Quel que soit le verdict du 6 mai, le PS ne pourra pas se contenter de revenir à la case départ (Le Monde, 27/04/2007)
UNE GAUCHE DANS LE VIDE
Un big bang social-démocrate ? Depuis 1971 et le congrès d'Epinay, quand François Mitterrand s'alliait au PCF pour mieux lui enlever ses électeurs, le PS est décrit comme incapable de faire son aggiornamento. A la différence du SPD allemand, en 1959, qui avait choisi ce lieu pour rompre avec le marxisme, il n'a pas fait son Bad Godesberg.

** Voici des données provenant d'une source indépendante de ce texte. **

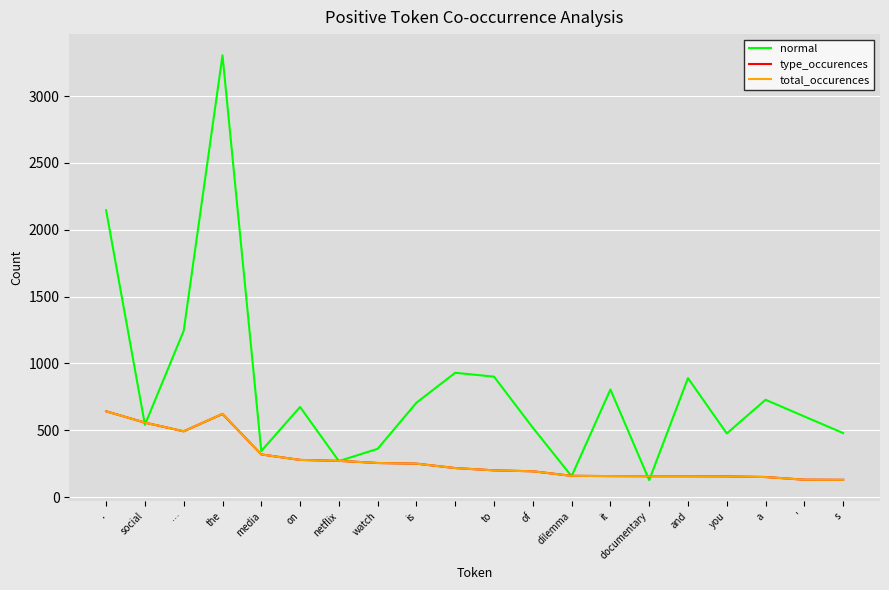

Which series has the largest range (max minus min)?

normal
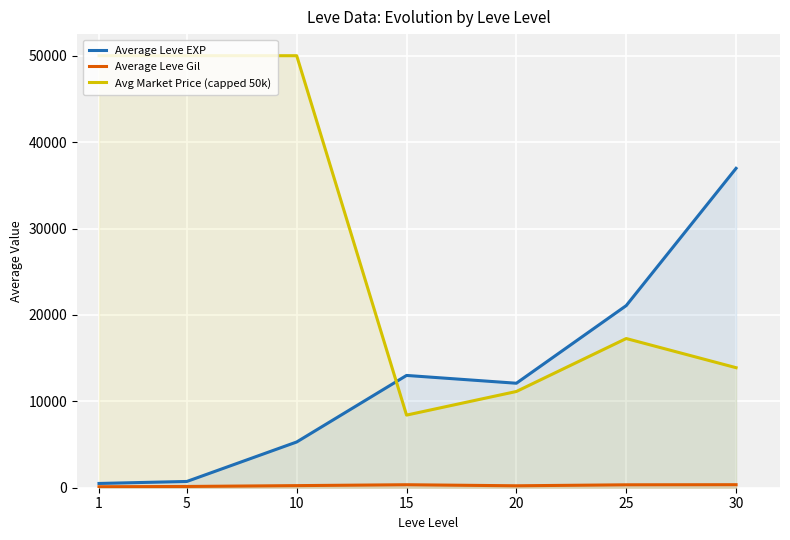

Reading left to right, extract all data points from this chart.

Average Leve EXP: 494	725	5295	12996	12093	21078	36965
Average Leve Gil: 113	146	243	346	224	338	350
Avg Market Price (capped 50k): 50000	50000	50000	8405	11139	17267	13892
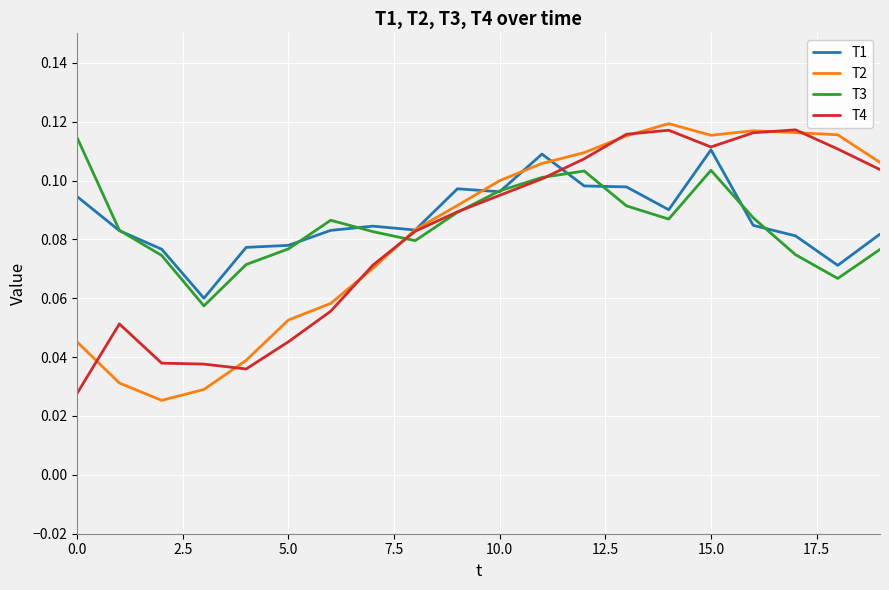

What is the sum of all T3 values?

1.7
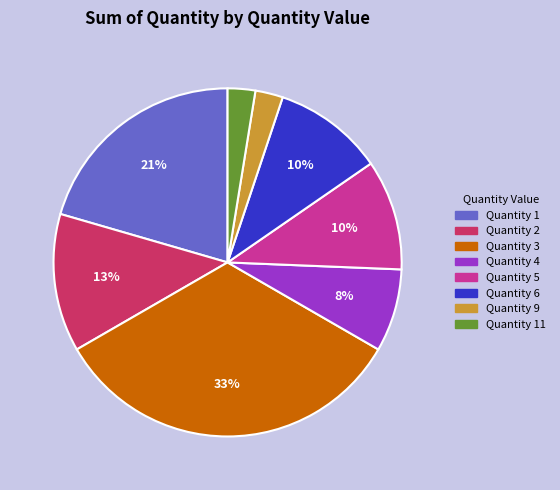

Is there a majority slice in this chart?

No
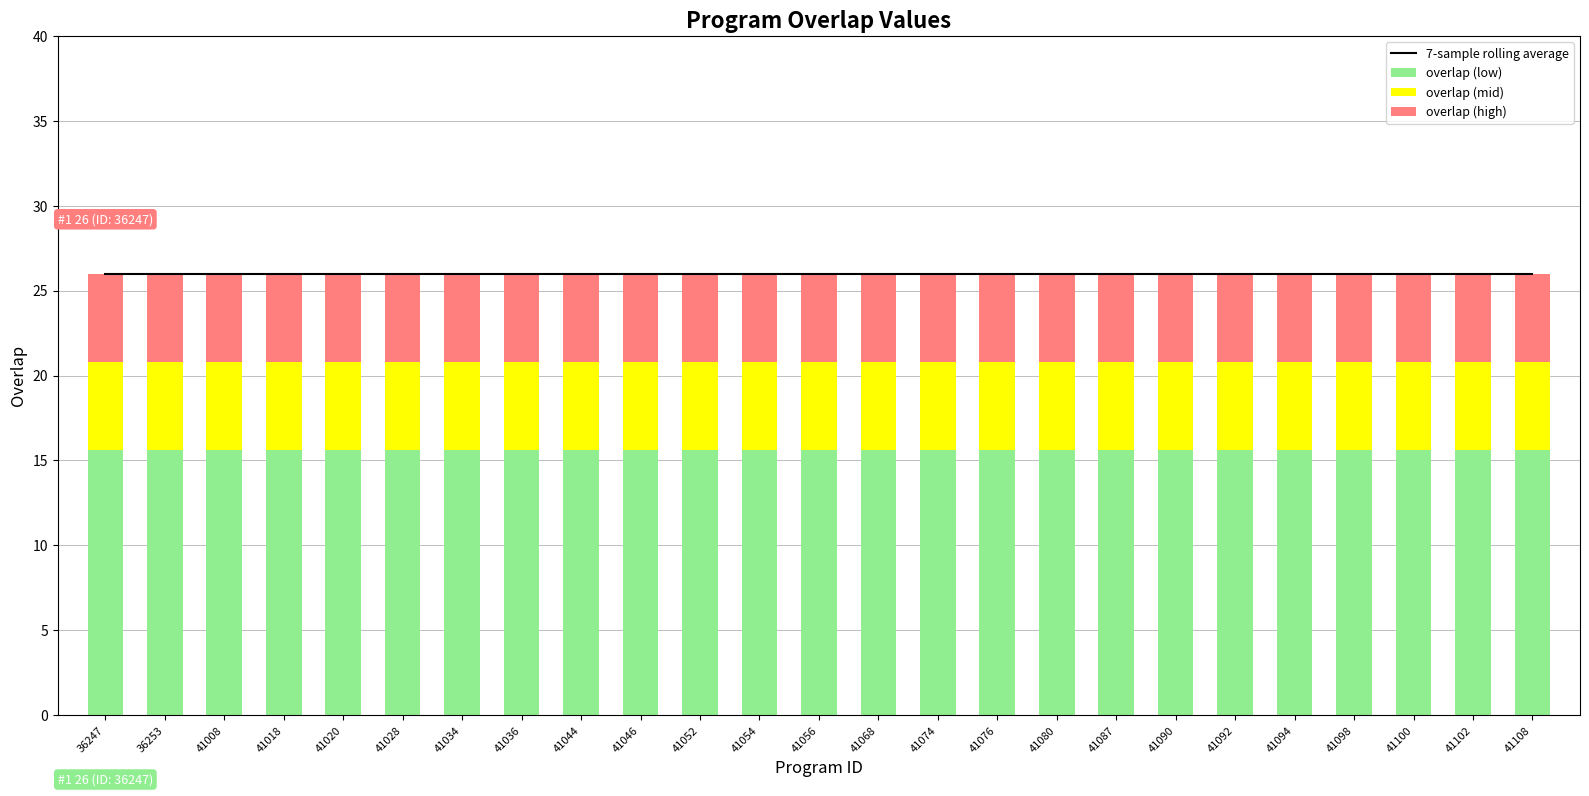

How many data points does each series have?

25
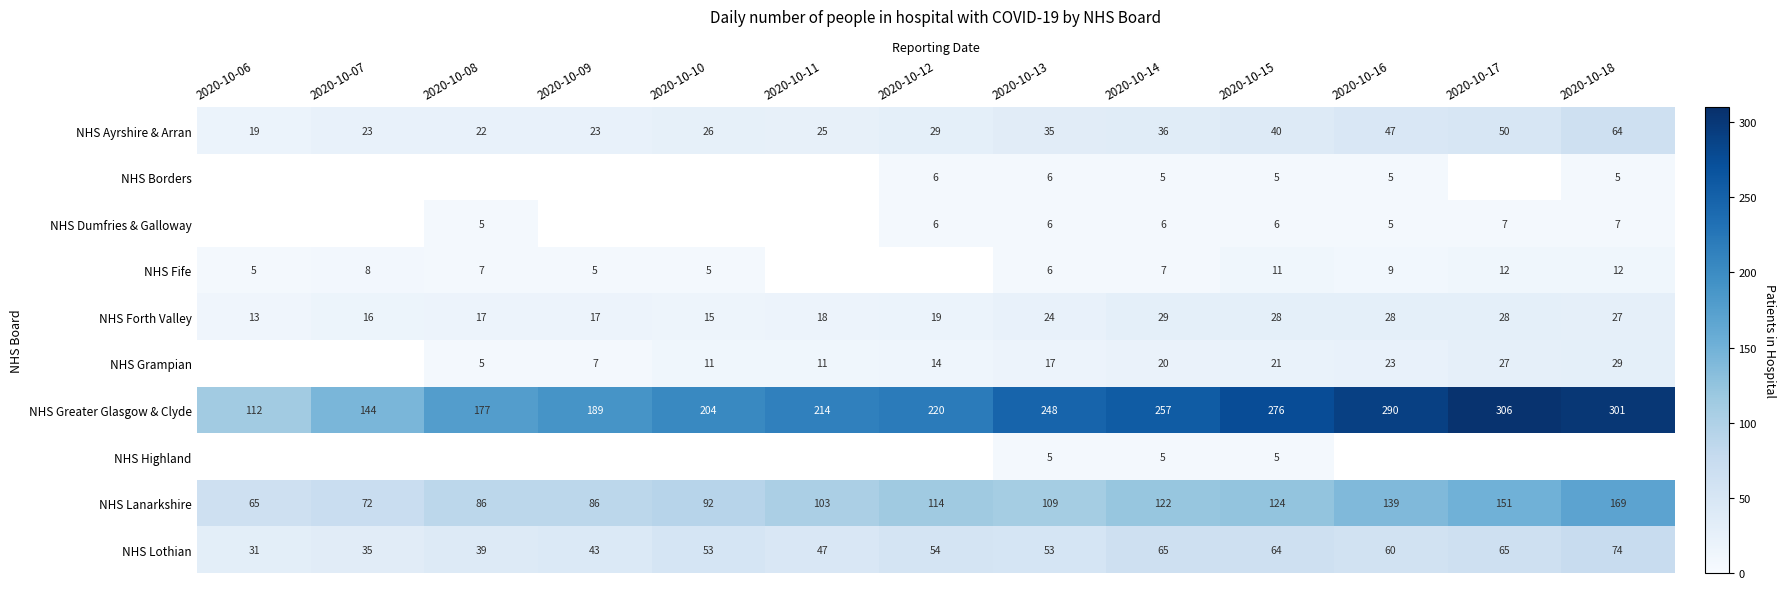

What is the average value of the NHS Greater Glasgow & Clyde series?

226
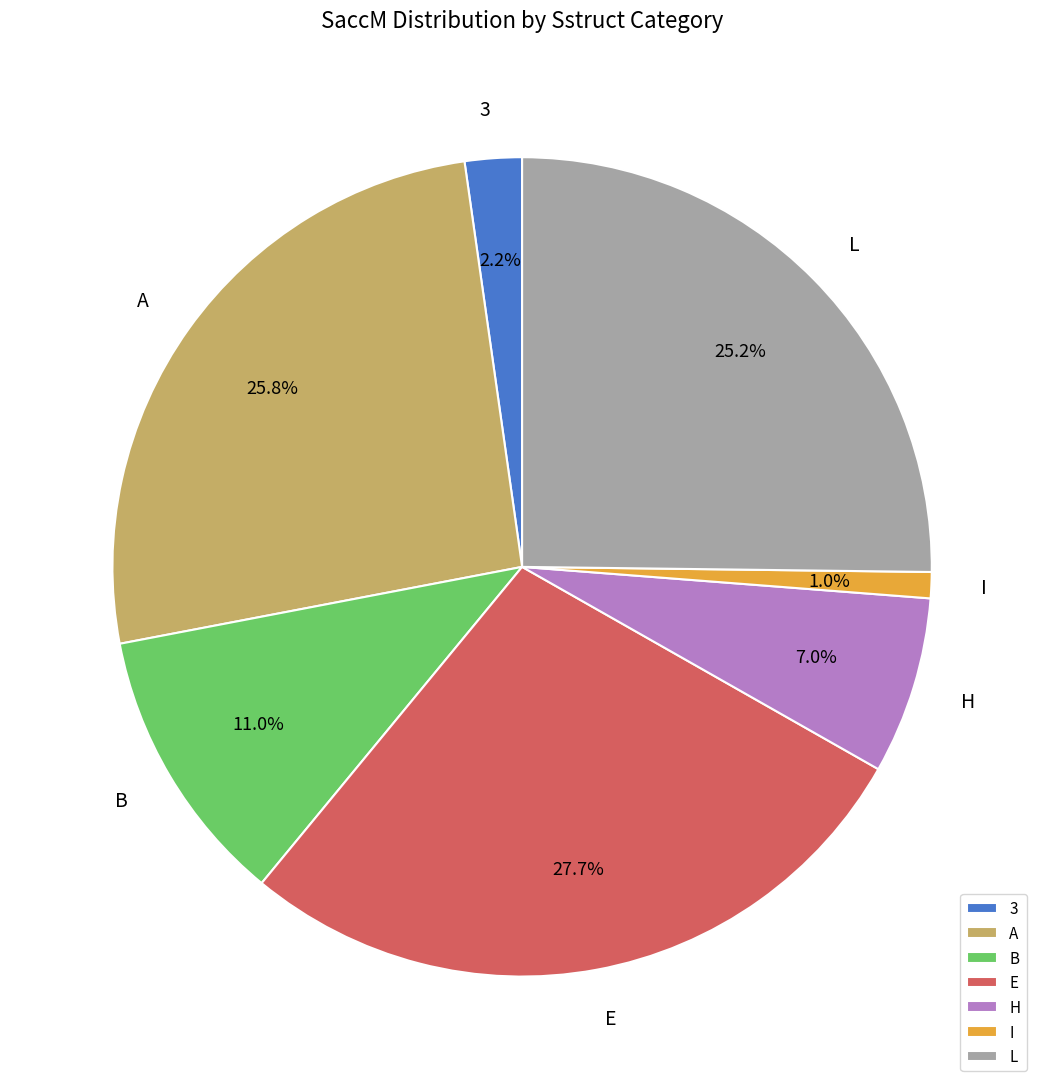

Between E and A, which is larger?

E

Mais il n'a pas cessé de poser des jalons dans cette voie. Dans sa déclaration de principes, qui date du congrès de Rennes de 1990, « il met le réformisme au service des espérances révolutionnaires » et s'inscrit « dans la démarche historique du socialisme démocratique ». Propulsé premier secrétaire au lendemain de la Berezina législative de 1993, M. Rocard préconise un « big bang » pour sortir la gauche de son « champ de ruines » et refonder le PS. Quatorze mois après, il est, à son tour, débarqué. Le 1er décembre 2004, en ratifiant à une large majorité, lors d'un référendum interne, le oui à la Constitution européenne, le PS amplifie sa conversion à l'économie de marché, amorcée dès 1983. Mais il se déchire tout au long de 2005.
Ces occasions manquées ont préparé le terrain. Si un nouveau « big bang » social-démocrate ne peut pas s'improviser entre deux tours d'une élection présidentielle, il apparaît inéluctable à la lumière de la situation politique, pour trois raisons. En premier lieu, le PS ne peut plus rester isolé en Europe alors que la totalité des partis socialistes européens, certains depuis l'origine, sont convertis à la social-démocratie. En second lieu, il règne en maître sur une gauche qui flotte dans le vide. Il n'a plus de partenaires. Avec 1,93 % - le plus mauvais score de son histoire électorale -, Marie-George Buffet a signé la fin du PC ou, selon sa propre expression, son « affaiblissement dans la durée ». Avec 1,57 % - juste au-dessus du 1,3 % de l'écologiste René Dumont en 1974 -, Dominique Voynet ne peut prétendre faire des Verts un parti allié de substitution. Plutôt que de choisir une voie à l'allemande - avec un parti unique à la gauche du SPD -, la gauche radicale, avec un total de 7,07 %, s'est émiettée et... aujourd'hui volatilisée.
Si Ségolène Royal est élue, avec quelle majorité gouvernera-t-elle en juin ? Elle ne pourra pas s'enfermer dans une alliance avec Jean-Pierre Chevènement et les radicaux de gauche. La troisième raison de cette inéluctable conversion sociale-démocrate est dans la démarche de Mme Royal. A chaque fois qu'elle brise un tabou, un dogme - sur la sécurité et « l'ordre juste », le rôle de l'Etat, le travail et le refus de l'assistance, les 35 heures, la primauté de la négociation et la démocratie sociale, l'école, la famille -, elle sème un petit caillou. Avec sa liberté de candidate, elle esquisse une synthèse entre François Mitterrand et Tony Blair, le social-libéralisme et l'altermondialisme.
Au-delà de la relève générationnelle, et féminine, qu'elle incarne, elle a impulsé une autre pratique, qui se veut plus participative et citoyenne, de la politique. De surcroît, elle a réussi sur l'Europe à réconcilier les partisans du oui et du non qui s'étaient divisés lors du référendum de 2005. Ainsi, tous les ingrédients permettant au PS d'assumer sa social-démocratie réformiste sont réunis. Quel que soit le verdict du 6 mai, il ne pourra pas se contenter de revenir à la case départ.